Hay otros momentos inolvidables, como el del descubrimiento de Wendy de los cientos de folios en los que su marido únicamente ha tecleado una frase que se repite una y otra vez. Memorables, también, los encuentros de Jack con Lloyd, tan comedido en sus palabras y tan eficaz en su oficio, iluminados ambos por una luz tenue que surge del mostrador y da un aspecto siniestro a sus rostros. O la amigable charla que sostiene con Grady en el cuarto de baño rojo, en la que recibe consejos prácticos sobre educación familiar. En esta ocasión se percibe una ausencia de toda lógica en cuanto a identidades, tiempo y espacio (posiblemente porque Jack habla consigo mismo y aplica inconscientemente sus propios parámetros), ya que Grady aparece como un camarero de los años veinte, cuando en realidad fue el guardián que asesinó a su mujer y a sus hijas en 1970 y, para colmo, le dice: «Usted ha sido siempre el vigilante, lo recuerdo bien. Yo he estado aquí siempre». Eso no es todo; después de morir congelado en el laberinto, vemos a Jack en una foto de 1921, vestido de esmoquin en una fiesta.
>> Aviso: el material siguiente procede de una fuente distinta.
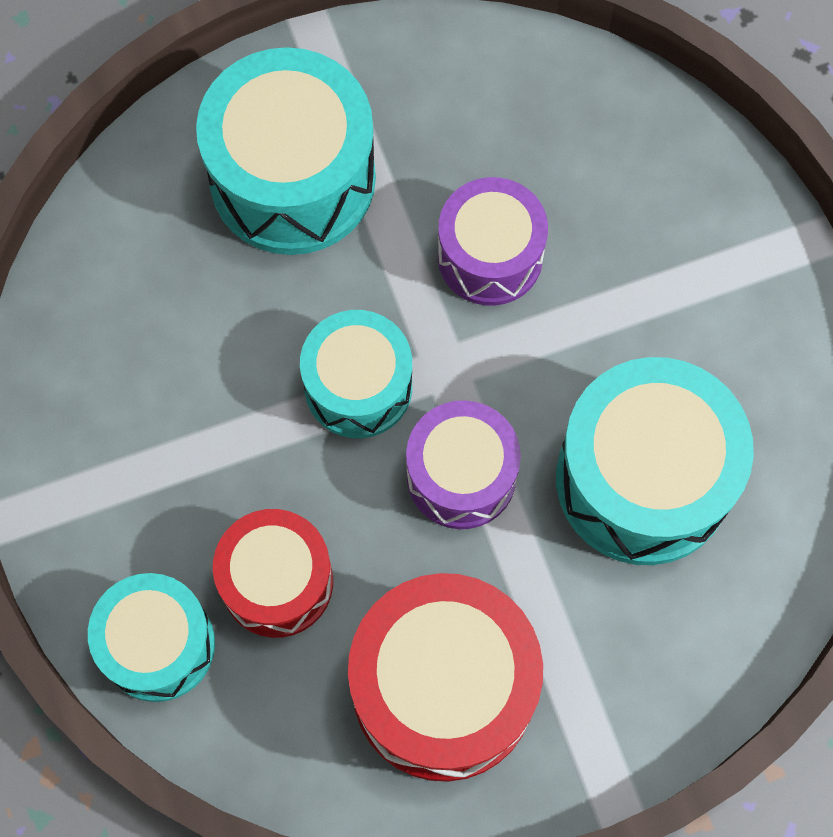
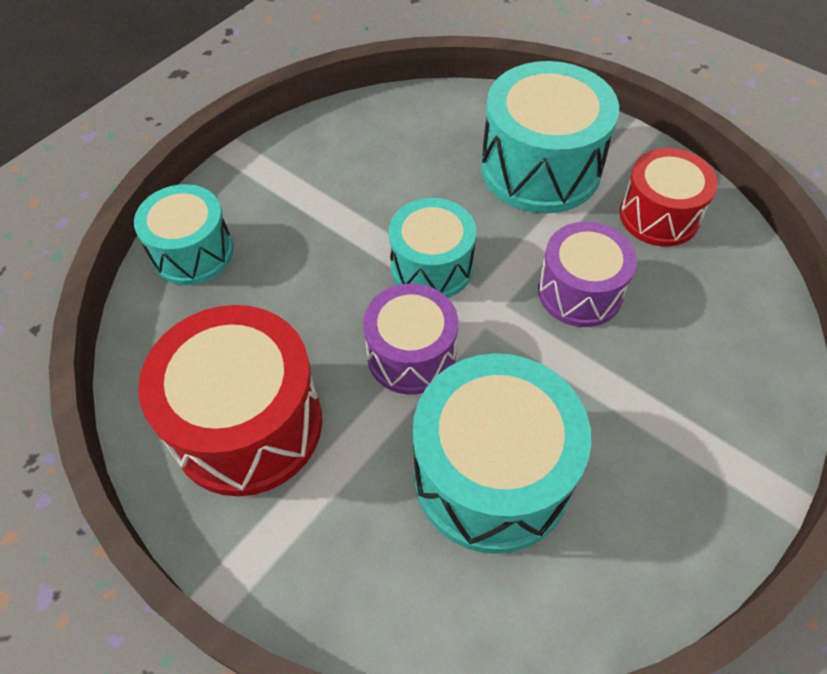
camera: 60 degrees right, 15 degrees down
(277, 582) = (269, 291): red drum -> red drum (659, 216)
Danny Torrance me recuerda al niño de La noche del cazador. También resuelve la diferencia de fuerza física y de poder a base de utilizar el ingenio. De algún modo intuye que la inteligencia puede vencer a la locura, y lo demuestra en una de las mejores escenas de la película: la persecución nocturna en el interior del laberinto nevado. Danny tiene que enfrentarse a algo terrible; se ve forzado a luchar precisamente contra quien debería ser su protector y ahora va tras él para matarlo con un hacha. Como cualquier persona maltratada, ha vivido con su enemigo y ha dependido de él. La familia, en vez de servirle de refugio para sentirse a salvo de las agresiones externas, ha sido la causante de dichas agresiones y, finalmente, se ha convertido en el origen del peligro más atroz.

Por último, debo añadir que el doblaje de El resplandor es, junto con el de Barry Lyndon, el más desastroso que he tenido la oportunidad de escuchar en mi vida. Pero a Kubrick -casi- se lo puedo perdonar.